The industry tries to tell us we don't want this, but a national Newspoll commissioned by the Australia Institute in 2003 showed that 93 per cent of parents of 12- to 17-year-olds said they did. We can assume they would only want it if it worked, and current trials of automatic filtering of pornography are meant to see if it is technically feasible. The results of the two trials to date show that it is increasingly so.
Our dependence on the internet makes us all very sensitive to anything that might degrade its performance, and opponents of filtering have mounted a shamelessly misleading campaign to exploit this fear.
The activist group GetUp!, for example, has raised a petition with the alarmist statement that filtering "will slow the internet by up to 87 per cent", but the claim is based solely on the worst results of the products trialled.

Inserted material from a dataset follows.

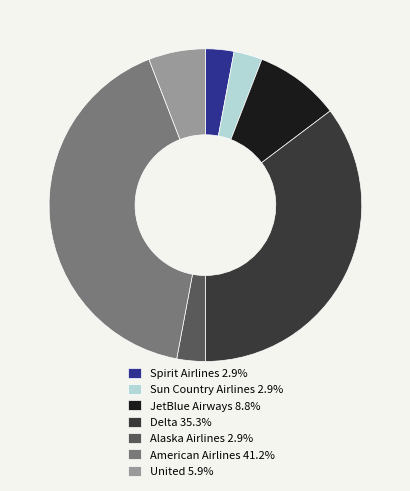

How many segments does this pie chart have?

7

It conveniently omits to advise would-be signatories that the trial results released in mid-2008 showed another of the filter products tested slowed internet performance by less than 2 per cent, and three products slowed it by less than 30 per cent. As one commentator has noted, GetUp!'s selective use of figures is like reporting on the first trial of refrigeration and writing off the technology because one freezer failed to cool the meat.

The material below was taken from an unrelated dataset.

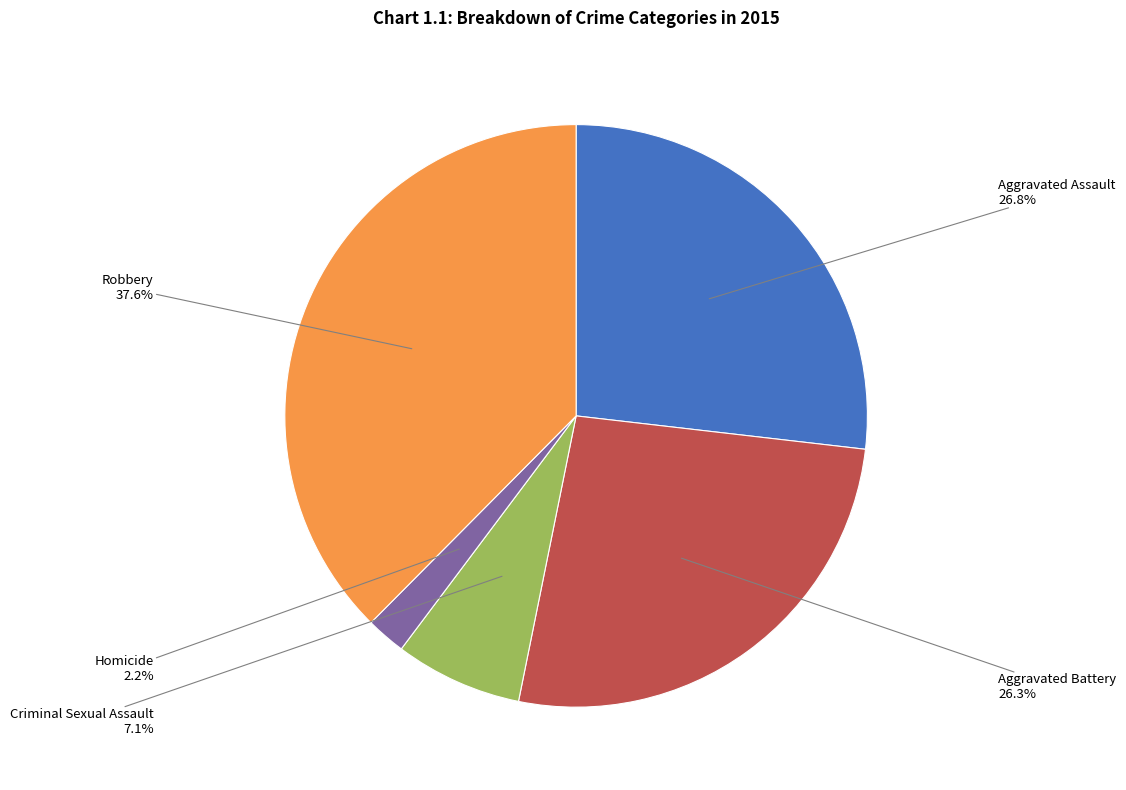

Is it true that Aggravated Battery is 33% of the pie?

False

Another legitimate test for any filtering system is that it doesn't block an unacceptable level of legal material.
Internet service providers and the sex industry would want us to believe it would, and have commissioned at least one study full of expressions of woe. But isn't that why we're having a trial?
The latest Australian Communications and Media Authority trial report, published last year, showed the proportion of illegal and inappropriate content that was successfully blocked averaged above 92 per cent. This was a significant improvement on the 2005 trial, and we would expect more improvements in future.
Just as importantly, the rate of "over-blocking", or preventing access to acceptable material, was in most cases less than 3 per cent, also a dramatic improvement on the 2005 trial. And again, unless you are a technology sceptic, this is inevitably going to improve.
Realising that the trials are likely to prove them wrong, opponents of filtering have thrown in something sure to get everyone animated: "censorship".
From the outset, it has been clear this system is not going to stop any adult from viewing anything that is legal. They can "opt in" to do so. Child pornography would be blocked to all, but the benefit of the initiative is not just in terms of how well it deals with child pornography, but how well it meets the aspirations of the 93 per cent of parents of 12- to 17-year-olds in protecting their children from both legal and illegal pornography.
Contrary to some of the dubious claims, there is a very real problem with children being exposed to inappropriate material on the internet.
In their 2003 report for the Australia Institute, Clive Hamilton and Michael Flood said: "Eighty-four per cent of boys and 60 per cent of girls say they have been exposed accidentally to sex sites on the internet and two in five boys deliberately use the internet to see sexually explicit material, with 4 to 5 per cent doing so frequently …
"There are special concerns regarding violent and extreme material on the internet including depictions of non-consenting sexual acts such as rape and bestiality."
Concerned parents do not view filtering as interfering with their parental responsibilities; they welcome the help. There is no substitute for parental supervision, but parents cannot be everywhere. They expect governments to help provide a protective environment.
The internet is a fabulous resource for everyone, including our young people, but it has the potential to cause great harm if reasonable safeguards are not put in place. The real story here is not the dreadful repercussions of having internet filtering, but the dreadful repercussions of not having it.
Jim Wallace is the managing director of the Australian Christian Lobby.